• [RECORDED DATA]:
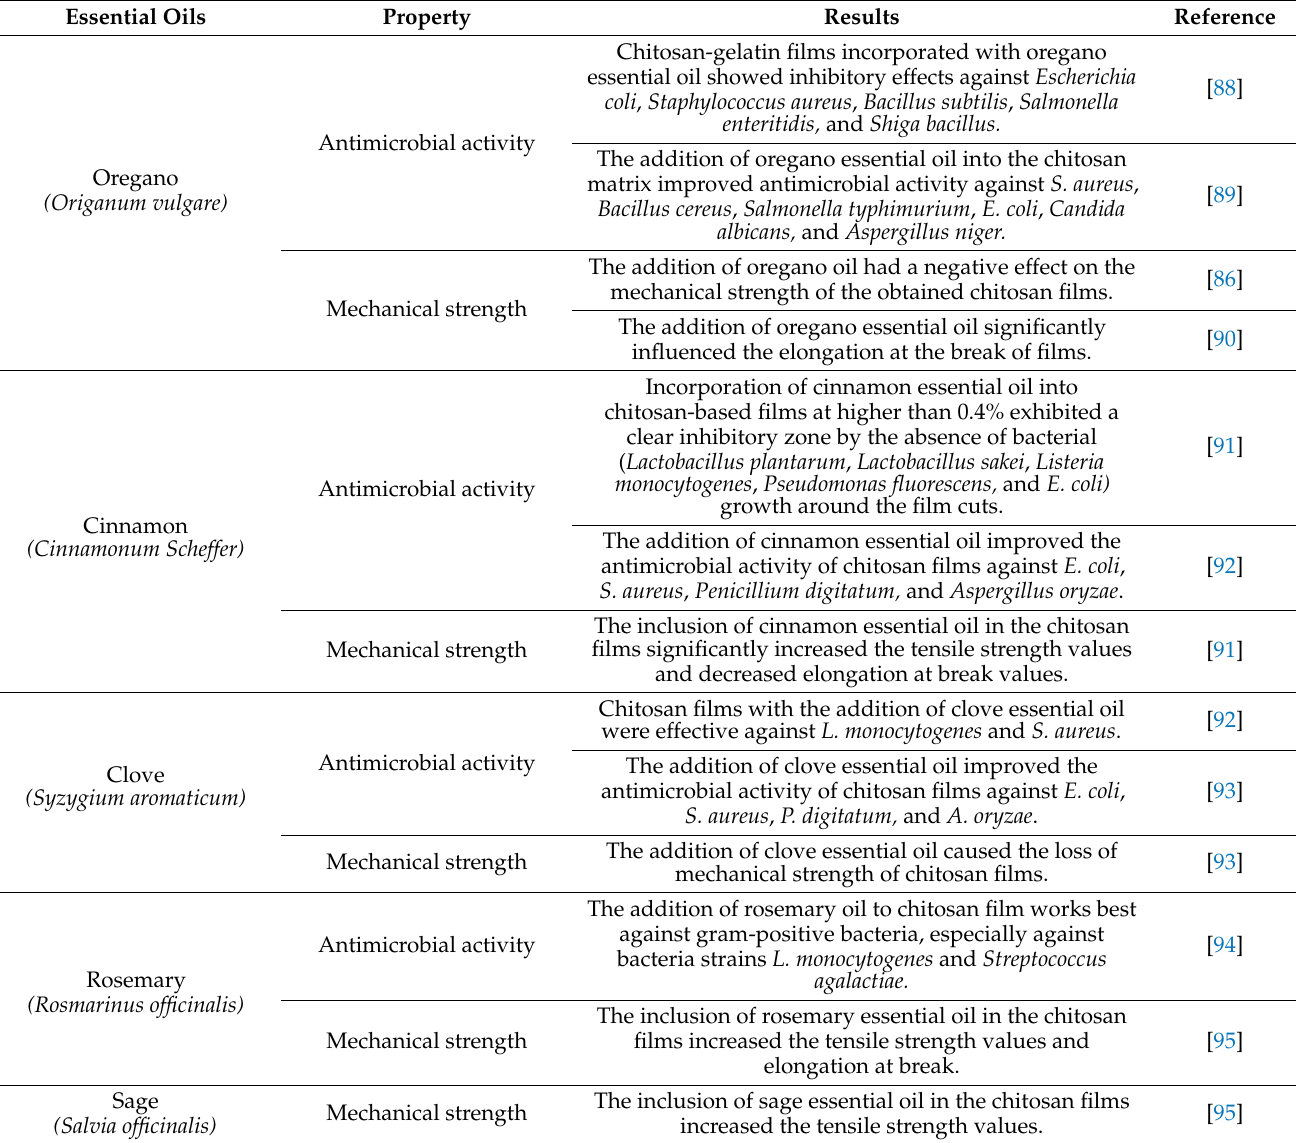
Table 1. The list of the most common used essential oils and their influence on the properties of the obtained chitosan-based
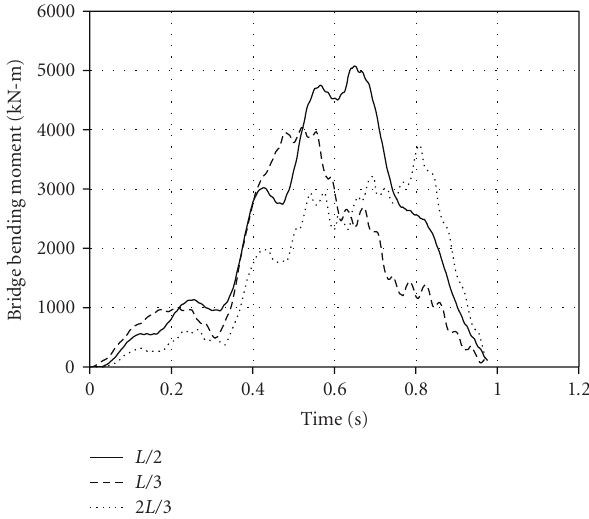
Figure 4: Typical bending moment histories of the bridge under a passage of the vehicle with a speed of 15 m/s and roughness surface of level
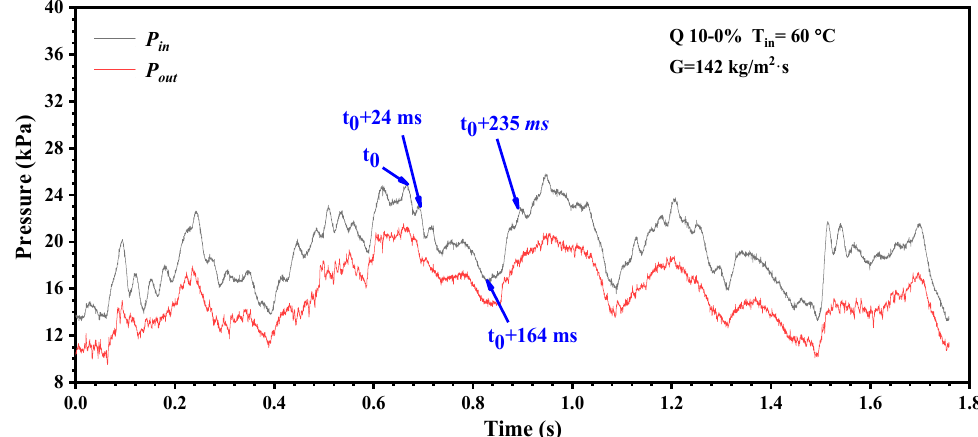
Figure 10. Pressure fluctuation curve of sample Q10-0% (q eff = 121.2 W/cm 2 ).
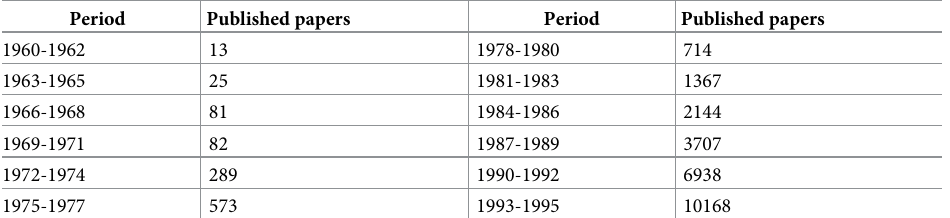
Table 3. Papers published in 3-year time interval.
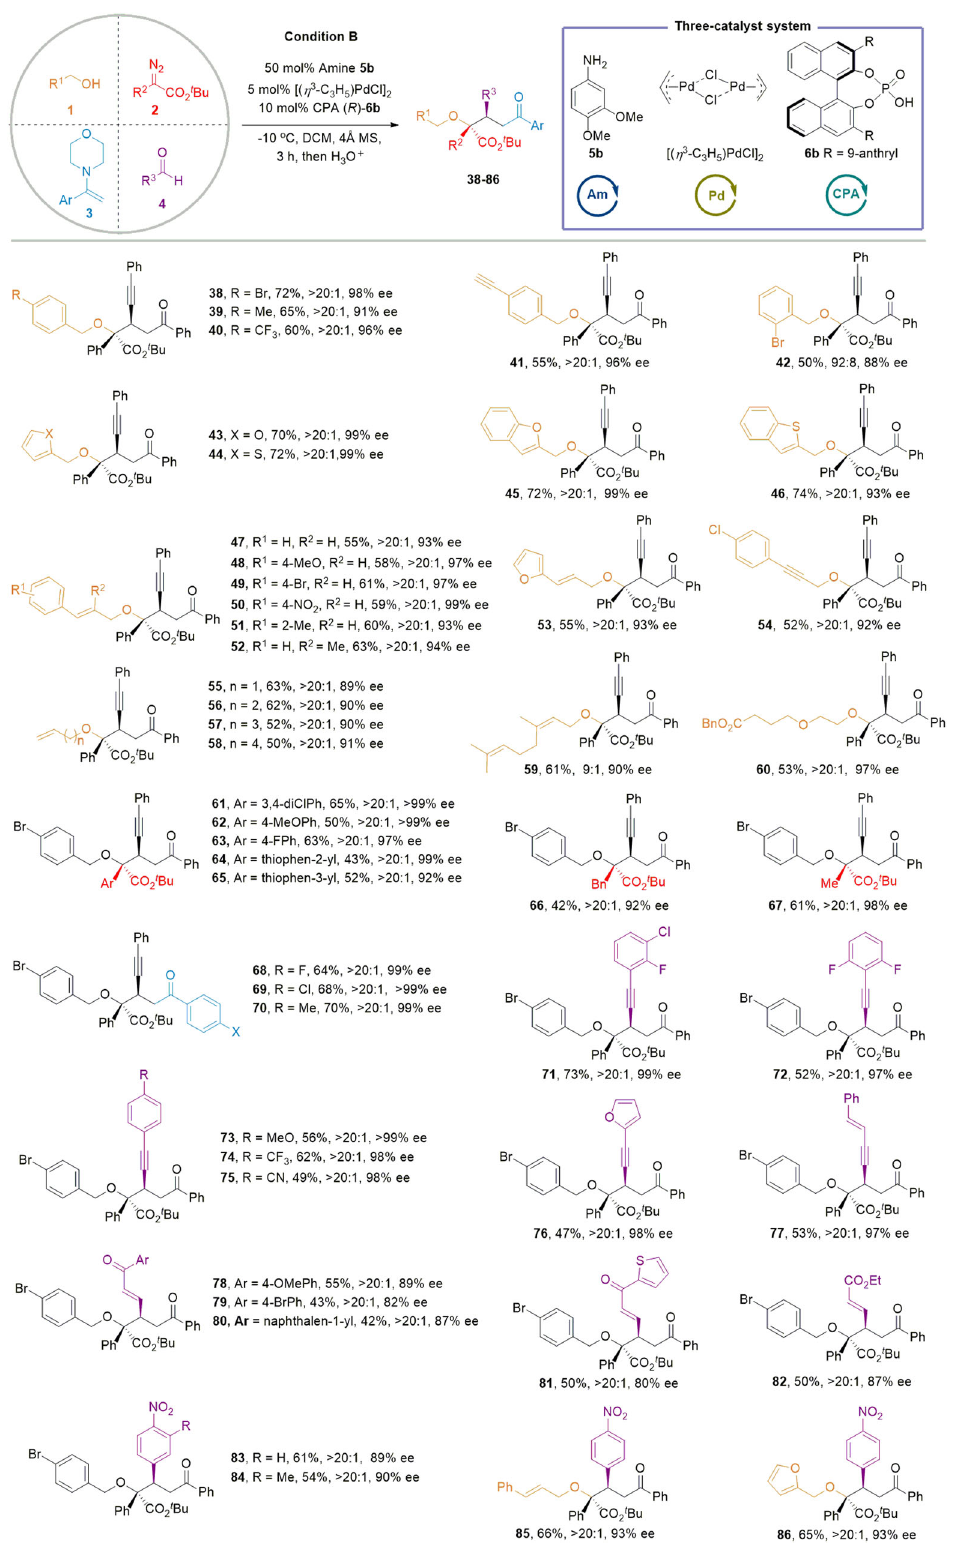
Fig. 3 | Substrate scope of enantioselective four-component reactions of alcohol, diazoester, enamine and aldehyde derivatives. Standard condition: 1 / 2 / 3 / 4/5b /[PdCl(allyl)] 2 / 6b =0.18/0.18/0.18/0.15/0.075/0.0075/0.015mmol, 2 and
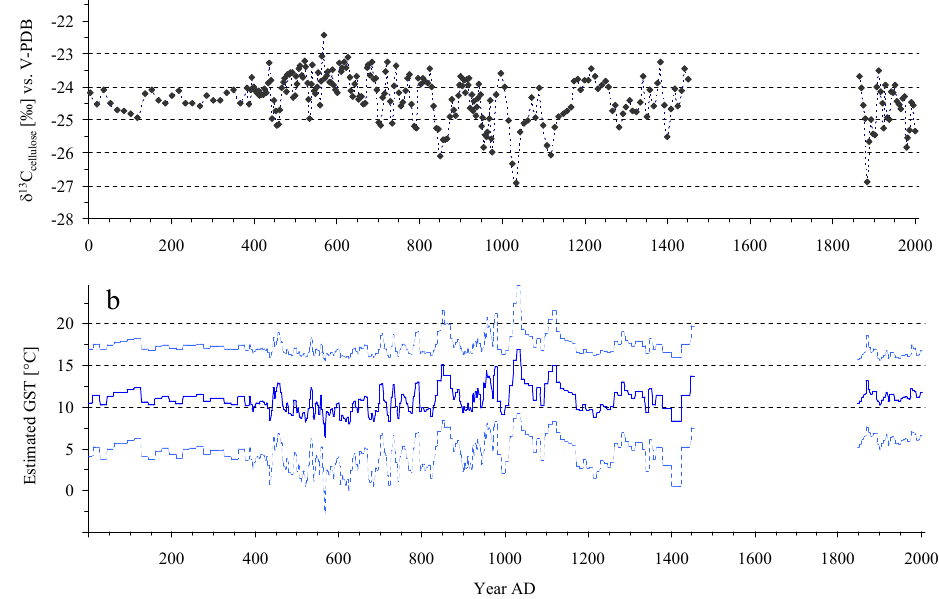
Fig. 5. The stable carbon isotope composition of Sphagnum cellulose (a) in combination with the estimated growing season temperature at D¨urres Maar (b) . On the basis of our age-depth model, a top age and a bottom age for each sample was calculated narrowing the time span and 2 cm peat increment accumulated to a specific number of years. Calculating a top and bottom age for each individual sample, thus, enabling the generating of estimated temperature values for each year of the time period under investigation. They are given in Fig. 5b which also contains the lower and upper limit of the prediction interval. Due to the dispersed small quantity of values (10 for S. magellanicum and 7 for S. capillifolium ) the predicted error is relatively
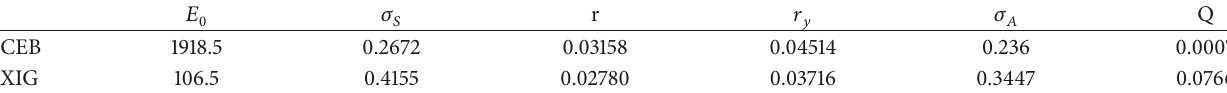
Table 3: Parameters of the CEB and XIG convertible bonds. “ 𝐸 0 ” (hundred million) stands for the equity value of the firm at issuing date, “ 𝜎 𝑠 ” the long-term mean volatility of the underlying stock before issuing date, “r” the 6-year risk-free interest rate at the issuing date, “ 𝑟 𝑦 ” the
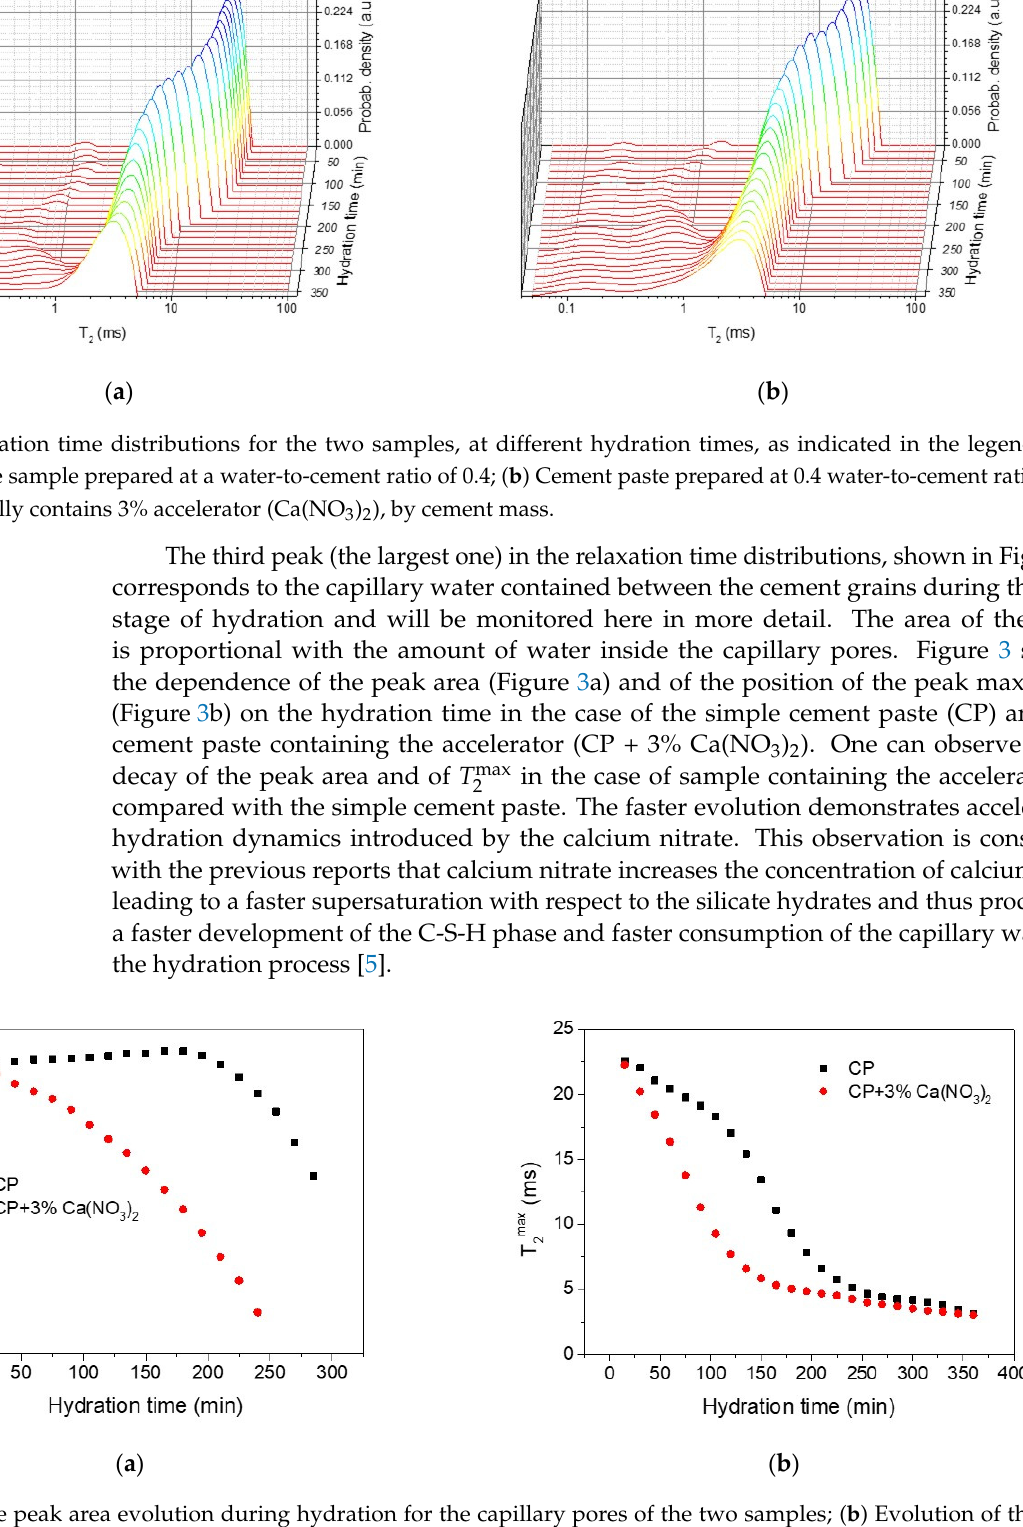
Figure 1. CPMG echo trains recorded for the two samples, at different hydration times, as indicated in the legend: ( a ) Cement paste sample prepared at a water-to-cement ratio of 0.4. ( b ) Cement paste prepared at 0.4 water-to-cement ratio which additionally contains 3% accelerator (Ca(NO 3 ) 2 ).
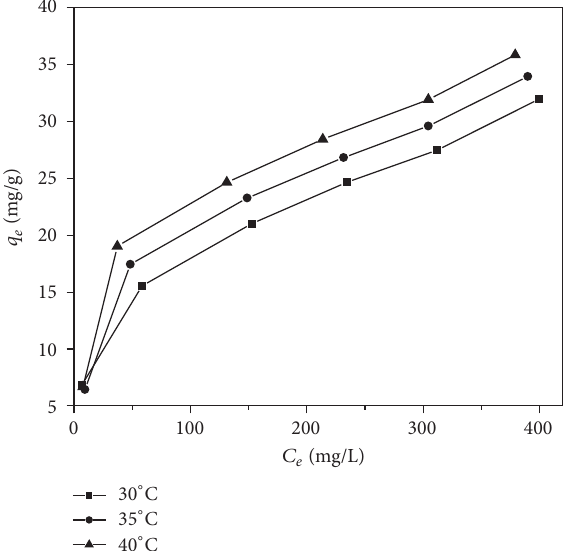
Figure 5: Adsorption isotherms of ammoniacal nitrogen on X/AC composite.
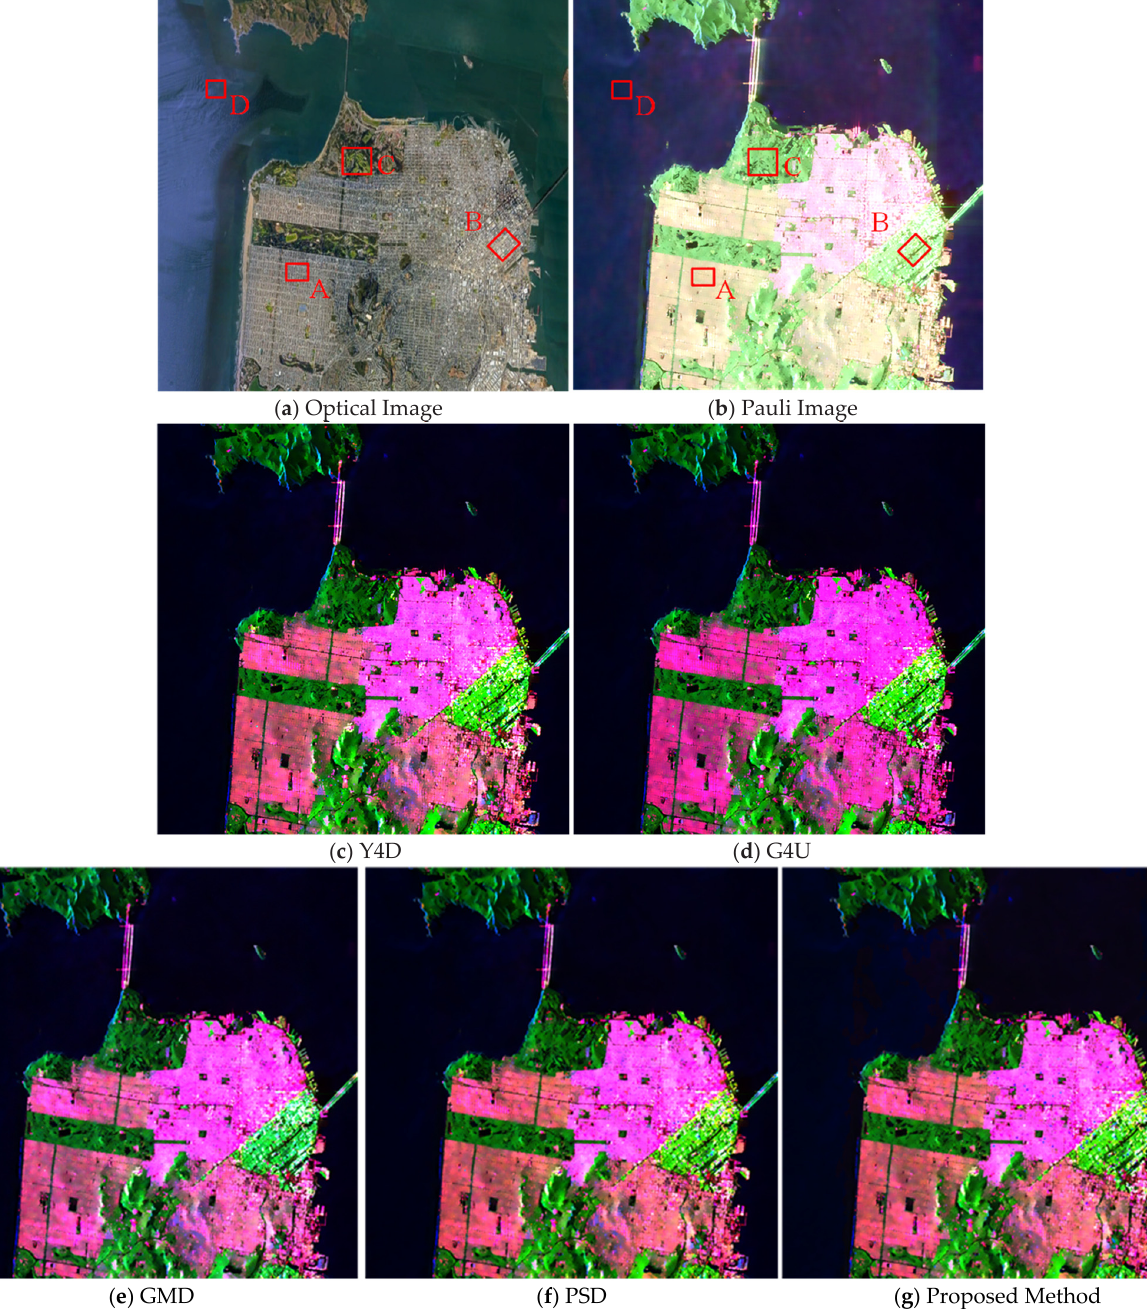
Figure 8. Decomposition results of ALOS-2 data. ( a , b ) are the optical and Pauli image. ( c – g ) are the decomposition result of different decomposition methods. The images are colored by Pd (red), Pv (green), and Ps (blue).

• [WORK REQUIRED]:
Without any pictures, transcribe the listing above exactly as written.

• [OUTPUT OF THE EXERCISE]:
Table 1. The list of the most common used essential oils and their influence on the properties of the obtained chitosan-based
Figure 4: Typical bending moment histories of the bridge under a passage of the vehicle with a speed of 15 m/s and roughness surface of level
Figure 10. Pressure fluctuation curve of sample Q10-0% (q eff = 121.2 W/cm 2 ).
Table 3. Papers published in 3-year time interval.
Fig. 3 | Substrate scope of enantioselective four-component reactions of alcohol, diazoester, enamine and aldehyde derivatives. Standard condition: 1 / 2 / 3 / 4/5b /[PdCl(allyl)] 2 / 6b =0.18/0.18/0.18/0.15/0.075/0.0075/0.015mmol, 2 and
Fig. 5. The stable carbon isotope composition of Sphagnum cellulose (a) in combination with the estimated growing season temperature at D¨urres Maar (b) . On the basis of our age-depth model, a top age and a bottom age for each sample was calculated narrowing the time span and 2 cm peat increment accumulated to a specific number of years. Calculating a top and bottom age for each individual sample, thus, enabling the generating of estimated temperature values for each year of the time period under investigation. They are given in Fig. 5b which also contains the lower and upper limit of the prediction interval. Due to the dispersed small quantity of values (10 for S. magellanicum and 7 for S. capillifolium ) the predicted error is relatively
Table 3: Parameters of the CEB and XIG convertible bonds. “ 𝐸 0 ” (hundred million) stands for the equity value of the firm at issuing date, “ 𝜎 𝑠 ” the long-term mean volatility of the underlying stock before issuing date, “r” the 6-year risk-free interest rate at the issuing date, “ 𝑟 𝑦 ” the
Figure 1. CPMG echo trains recorded for the two samples, at different hydration times, as indicated in the legend: ( a ) Cement paste sample prepared at a water-to-cement ratio of 0.4. ( b ) Cement paste prepared at 0.4 water-to-cement ratio which additionally contains 3% accelerator (Ca(NO 3 ) 2 ).
Figure 5: Adsorption isotherms of ammoniacal nitrogen on X/AC composite.
Figure 8. Decomposition results of ALOS-2 data. ( a , b ) are the optical and Pauli image. ( c – g ) are the decomposition result of different decomposition methods. The images are colored by Pd (red), Pv (green), and Ps (blue).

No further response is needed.